​Technical article: Flow diversion in heavy oil waterfloods by microbial activation

Image: Joey Podlubny/JWN

This article is part of the Fall 2018 edition of the Journal of the Canadian Heavy Oil Association.

The waterflooding of heavy oil reservoirs in the Western Canada Sedimentary Basin (WCSB) is challenged by adverse mobility ratios from high oil viscosities. Modification of injected water flow vectors via downspacing and/or the implementation of line drive injection patterns has resulted in strong performance in many pools (Beliveau, 2009).

Lab studies with high-perm sand packs and high-viscosity oils (Bryan and Kantsos, 2009; Wu et al, 2011) have demonstrated strong performance of chemical floods following waterflooding via a flow diversion mechanism, even though the chemicals employed might classically be expected to reduce interfacial tension.

Many heavy oils were created from lighter oils by microbial action (Larter et al, 2008; Wenger et al 2002). Heavy oil pools both globally and in the WCSB continue to host communities of microbes who respire anaerobically by transforming portions of oil to lighter and heavier compounds. Lab studies with reservoir fluid samples have shown that microbial communities go dormant when reservoir conditions change, often due to exhaustion of a key microbial nutrient (see also Head et al, 2006), and that the microbial community will be reactivated if appropriate chemical needs are provided. Renewed microbial respiration produces methane and sometimes surfactants; injected water flow paths are then altered.
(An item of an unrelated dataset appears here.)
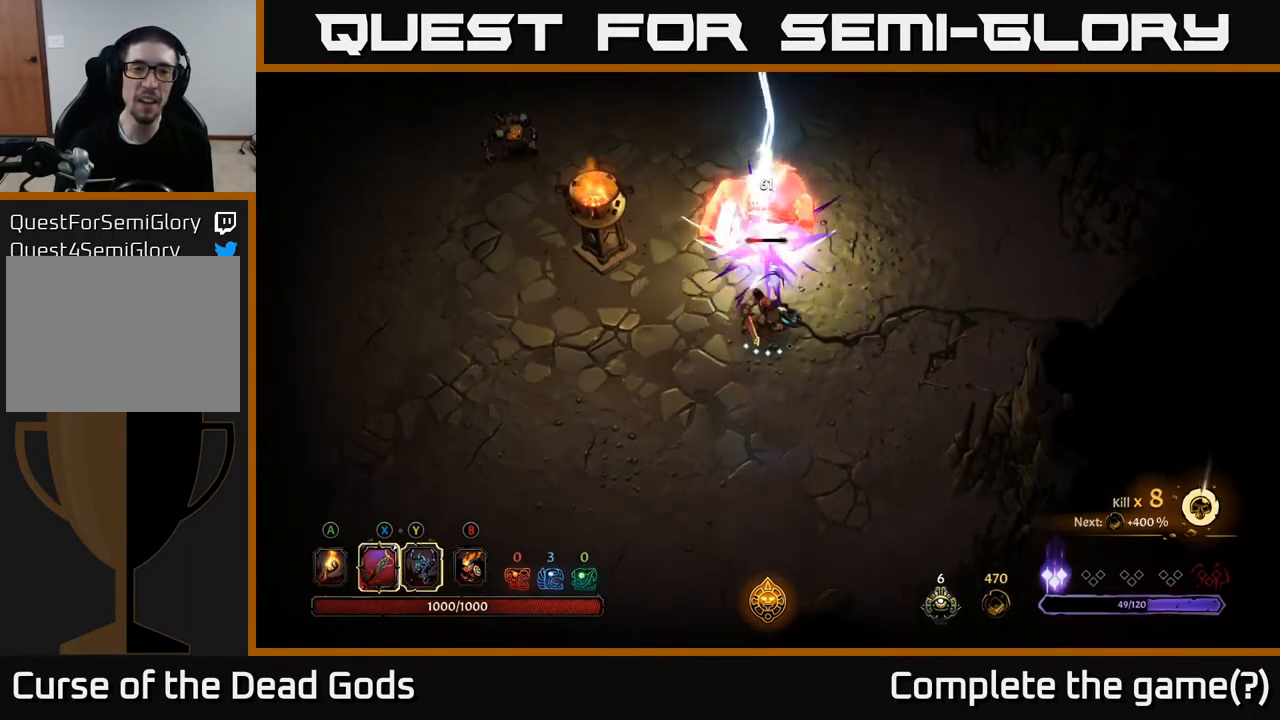
{"buttons": [], "left_stick": "up", "right_stick": "center", "events": [[200, "X", "down"], [333, "X", "up"]]}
The microbes of interest live in the reservoir’s waters near points of contact between oil and water at the pore level. They will move with injected water, and are thought to be dispersed throughout the reservoir, especially the swept zone.

This paper will describe results of microbial activation on the injection and production performance of a small waterflood in southeastern Alberta. Microbial activation and flow diversion were achieved quickly on a pool-wide scale, with results both positive and negative. “Days” are numbered from start of injection of activators.

This Project

The study area is an isolated compartment of a sandstone pool where mature waterflood operations are recovering 100 cp viscosity oil. It has a fan-shaped wellfield with one injector, three active oil producers, and one idle oil producer. The wells are arranged in two lines, one going north from the injector with producers here called “N1” and “N2,” and a second going to the northeast, with the idle producer “NE1” and active producer “NE2.” The injector is at the compartment’s southwestern edge, directly offset by N1 and NE1. Effective spacing is 15 acres per well. The compartment’s waterflood operations proceeded intermittently until five years ago. Recent injection and production operations have been continuous, excepting producer NE1 being shut-in on Day -478.

Well N1 produced much of the study area’s water. N1 went down due to a pump problem that reduced injection between Days 157 and 174. This sudden change in pressure distributions within the pool afforded vision into fluid flows, and how oil response to microbial activator injections was affected.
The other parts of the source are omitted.